Gerçekten Türkiye ve özellikle Güneydoğu Anadolu’da iktidar partisi olan AK Partinin, halkın kendilerine yıllardan beri vermiş olduğu teveccühe rağmen, işi bilen yöneticileri, kayyımları, valileri ne yazık ki toplum arayıp bulamıyor.

Varsa da çok seyrek…

İstisna kaideyi bozmaz tabi elbette ki vardır.

Ama önemli kurumların başında olan bazı bürokratların, devletin kutsiyetini, özelliklerini, varlığını, gücünü kötü yollara harcayarak devleti değil, adeta siyasi partileri veyahut iktidarları temsil etme pozisyonuna girmeleri kabul edilemezdir...

Başta söylediğimiz gibi ayetlerle de örnek verdiklerimiz gibi o milletin sonu ne yazık ki parlak bir şekilde göreceğimizi pek ümit etmiyoruz.

Her zaman burada kaydediyoruz ve diyoruz ki;

Devlet yüce bir kavramdır.

» **Okuduğunu Uygula**
• 1. Devlet ve bürokratlar üzerine metindeki “İstisna kaideyi bozmaz tabi elbette ki vardır.” cümlesinin İngilizcesi nedir?
• 2. Devlet ve bürokratlar üzerine metni kaldığı yerden sürdürür müsün?

» **Veriler**

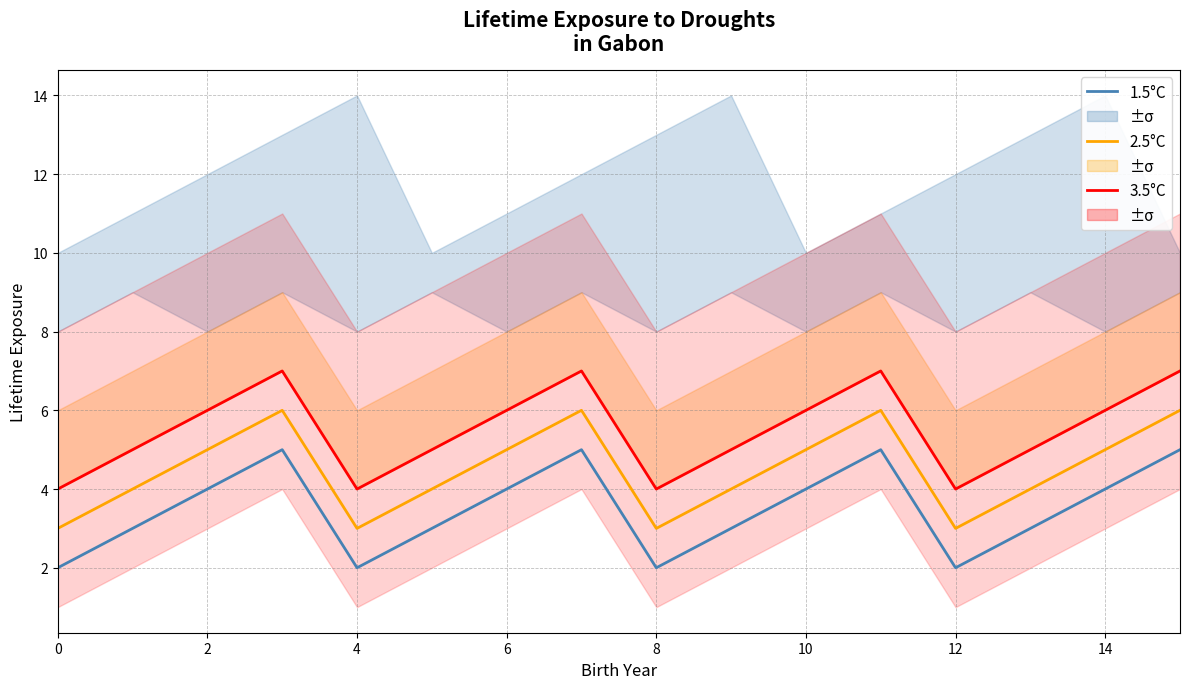

True or false: Med (blue) and Med+1 (orange) intersect in this chart.

False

» **Alıştırma Sonuçları**
• 1. Of course, the exception does not break the rule; there certainly are some.

• 2.
Keza millet de yüce bir kavramdır.

Onun için devletin her zaman milletin hizmetinde olması lazım.

Devlet yetkilileri, o topluma kuş bakışıyla bakmamalı...

Randevu isteyen vatandaşın taleplerini, aylarca tozlu raflarda tutmamalıdır...

Halka inmeyen kendini beğenmiş şovmen bürokratlarla, ne bu ülke, ne bu devlet, ne de bu millet “ne medeni olabilir, ne çağdaş olabilir, ne de gelişen ve büyüyen” olabilir...

Netice itibariyle, memlekette kötülük almış başını gidiyor.

Hiç kimse de farkında değil.

Bakınız, Cenab-ı Allah bize ithafen şöyle diyor;

Yeryüzünde fitne ve fesat çıkarmayın, insanlar arasında bozgunculuk yapmayın.”

Siyasetin devlet bürokrasisine müdahale etmemesi gerekir.

Eğer siyaset, devlet bürokrasisine girerse, devletin önemli kurumlarının başındakiler yanlış yapmaya başlar..

Ne kanun, ne zaman, ne yasa diye bir işleyiş kalmaz...

Her şey zıddına yönelik bir işleyiş ve sapma alır...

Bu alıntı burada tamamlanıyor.